In the past, Aleuts played an important role in the trade in the arctic area. They came as far as Matsumae in Hokkaido in the 17th century with feathers of rare birds such as the crested hornbills. In the 13th century, they allied with the Ainu people of Ezo to invade the Amur River and participated in the battle of Kui against the Yuan Dynasty of China. The Aleut culture was probably most prosperous between the 10th and 17th centuries. During this period, the leather boats that supported their culture evolved to the extreme. The boats had joints and could move flexibly through high waves. They also devised ways to use the huge waves as a way of propulsion. They hunted whales in the straits where the tides are big and swift, and traded far and wide. However, their crafts and traditions of the time were quickly destroyed by the plunder of iron-armed Russian Cossacks.
The wind is not a river," is a famous Aleut proverb. The wind always eventually stops. In contrast, a book titled "When the wind was a river" was published in the United States. It is a book about Aleut people who were at the mercy of the Great War. The book also describes the Aleuts who were interned in Otaru and what happened to them.
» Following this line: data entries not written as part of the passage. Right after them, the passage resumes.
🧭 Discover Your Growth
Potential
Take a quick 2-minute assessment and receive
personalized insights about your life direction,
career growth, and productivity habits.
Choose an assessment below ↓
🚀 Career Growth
Today, people who are attached to this land, regardless of their origins, have the heart of an Aleut. They are the bearers of the contemporary Aleut culture. Susie Golodoff, Jeff Hancock, Scott Carr, Burke Meads, Scott Dasney, and people of all colors, who work in the fishery, the processing plant, and the airfield. Everyone helps each other to survive in this land. The people of the Aleutians have the same values of life of that of the people of the Himalayas. The Aleut culture, once thought to have died out, is beginning to be revived again by such people.
In the 18th century, Russia moved into the Aleutians for otter skin and despised the local culture. The United States, which later colonized here, also saw the islands as nothing more than a place of deprivation and forced the Aleuts into slave labor. Before Edison invented the electric light bulb, the Americans had the Aleuts hunt seals from Pribilof Island for urban streetlights. This was because fuel made of seal fat is soot-free. The same goes for whales. Whaling in those days was done for fat. I am angry and saddened by the selfishness of those who call whaling barbaric. The 14th Dalai Lama, in his sermon, preached that ignorance is a sin. Ignorance makes people repeat their mistakes. Isn't that the main reason for the confusion of mankind? We should realize that there are countless things lost because of it.
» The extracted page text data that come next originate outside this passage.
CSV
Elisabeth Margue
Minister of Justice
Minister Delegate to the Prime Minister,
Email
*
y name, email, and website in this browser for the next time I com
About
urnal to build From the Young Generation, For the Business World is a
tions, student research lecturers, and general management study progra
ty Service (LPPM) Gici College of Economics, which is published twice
Our journey in the Aleutian finished. And so did my journey. I would like to thank Takao Araiba and Kazuaki Iwamoto for inviting me to go. I am also grateful to Kenya Sekiguchi for participating in the trip despite the pain in his back. Both Kenya and I suffered from pain during this trip. My hands conditions were getting worse and I had a hard time putting on and off my drysuit. I really am sorry for the trouble I caused not being able to help assembling and disassembling the kayaks. All I could do was to cook for all of us.
 I would like to thank my Aleutian friends for their help. I especially wish Scott Carr good health and Susie Golodoff peace of mind. I also hope that Burke's seaplane, the Grumman Goose, will continue to fly in the Aleutian skies. I hope to visit them again someday. I'm sure Jeff will be there, laughing and welcoming me as always.